The script tumbled from her fingers with an embarrassingly loud rustle, pages scattering across the polished black floor.
“Oh my god, I’m so clumsy!” she exclaimed, dropping to her knees.
Elara sighed, the sound fond but exasperated.
Mia scrambled to gather the pages, making a show of her mortification. She made sure the parchment note—so obviously different from the modern script pages—landed face-up, separate from everything else, directly in both Silas and everyone’s view.
Then she watched.
Elara’s and Silas's eyes dropped to the note first.
“What…” Her voice came out thin and strange. “What is that?”
But Mia’s attention was on Silas.
He’d gone completely still. His eyes locked onto the parchment, and something passed across his face—not panic, not fear. Recognition or calculation. His gaze snapped from the note to Mia’s face so fast it felt like being hit. He knew. Knew it was a setup, knew exactly what she was trying to do.
Before either could speak, Jessica swooped in like a vulture spotting carcass. She’d been hovering nearby…she always was—and now she snatched up the note before Mia could grab it.
“What’s this? Drop your homework, new girl?” Jessica’s eyes scanned the words, and her expression shifted from smug amusement to dark interest. “Oh. Oh wow.” Her voice carried across the theater. “This is intense. ‘Promise by the lake’? Sounds like the dead boy had more secrets than anyone thought.”
“Give that back.” Mia stood, reaching for it, but Jessica held it away, that cruel smile spreading.
“Why? It was just lying here on the floor. Public property now.” She waved it like a flag. “Maybe the campus paper would love this. ‘Final message from tragic drowning victim.’ That’s a headline right there.”
“Jessica, that’s grotesque.” Elara’s voice was strained, lacking its usual authority. “Don’t be… just don’t.”
Silas moved then, smooth and fast. He plucked the note from Jessica’s fingers with a precision that made it look effortless. Didn’t even look at the words again. Just kept his eyes on Mia, burning with anger and what might have been disappointment.
“It’s private property,” he said flatly, his voice cutting through Jessica’s protest before she could start. He held Mia’s gaze as he slowly, deliberately crumpled the note in his fist and shoved it deep into his pocket. “Just a prop. From a scene we cut. Isn’t that right, Mia?”
The question was a threat and a lifeline at once. Back his story or face consequences.
Her mouth was dry. “Yes. A prop. For… character backstory.”
Elara looked between them, confusion and suspicion warring on her face. “It didn’t look like a prop,” she said softly. “It looked…”
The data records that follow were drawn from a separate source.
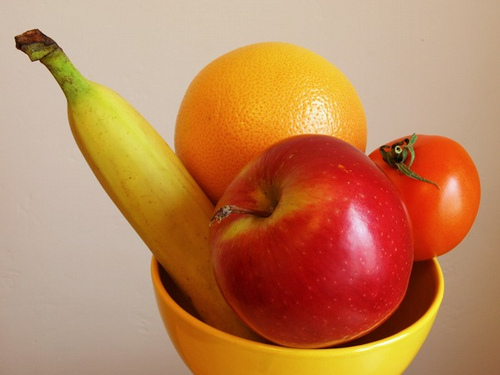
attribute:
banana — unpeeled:
[33, 37, 213, 289]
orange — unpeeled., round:
[168, 37, 368, 211]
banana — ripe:
[13, 16, 223, 300]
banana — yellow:
[12, 30, 258, 340]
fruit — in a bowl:
[170, 57, 380, 174]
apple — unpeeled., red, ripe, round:
[196, 120, 425, 355]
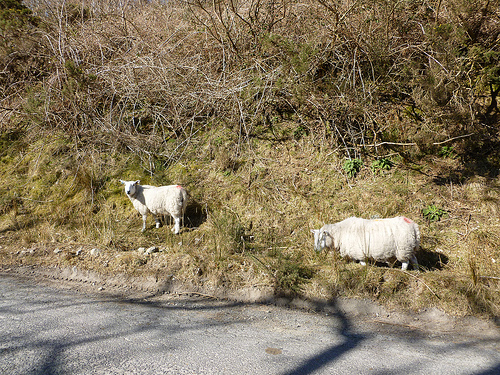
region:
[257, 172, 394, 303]
the sheep is sniffing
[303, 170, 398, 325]
the sheep is sniffing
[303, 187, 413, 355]
the sheep is sniffing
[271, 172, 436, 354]
the sheep is sniffing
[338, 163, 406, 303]
the sheep is sniffing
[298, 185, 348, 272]
the sheep is sniffing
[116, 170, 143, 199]
the head of a sheep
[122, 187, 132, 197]
the nose of a sheep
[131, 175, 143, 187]
the ear of a sheep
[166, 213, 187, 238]
the hind legs of a sheep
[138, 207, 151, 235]
the front leg of a sheep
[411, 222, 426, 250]
the tail of a sheep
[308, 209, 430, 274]
a fluffy white sheep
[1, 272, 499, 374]
a gray paved road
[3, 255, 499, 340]
brown dirt by the road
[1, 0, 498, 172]
twigs on the hill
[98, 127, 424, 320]
the sheep is white and furry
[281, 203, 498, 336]
the sheep is white and furry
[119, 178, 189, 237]
A sheep looking at the camera.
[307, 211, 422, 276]
A larger white sheep grazing.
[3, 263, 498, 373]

“That’s the point,” Silas interrupted, not breaking eye contact with Mia. “Props are supposed to feel real. Otherwise they’re useless.” He took a step closer to her, his voice dropping to a whisper that only she could hear. “You’re playing with fire. And you’re going to burn down everything, including yourself.”
The trap had sprung. But it hadn’t caught what she’d expected. Sarah and Elara’s reaction had genuine shock, the way the color had drained from their face—that was real fear. And Silas’s reaction… that was fury.
Mia stood among her scattered script pages, watching Silas and behind her, she could hear Jessica whispering to someone, spreading the story already. Elara had moved away, talking quietly to Marcus.
One of them knew something. Maybe all of them did.
But Silas’s actions puzzled her most. Why'd he cover for it? Was he trying to help her out of a difficult situation she’d created? Trying to save her from the consequences of her own desperate gambit?
Or was he covering his own tracks, making sure the forged note didn’t draw attention to the real secrets surrounding Ethan’s death?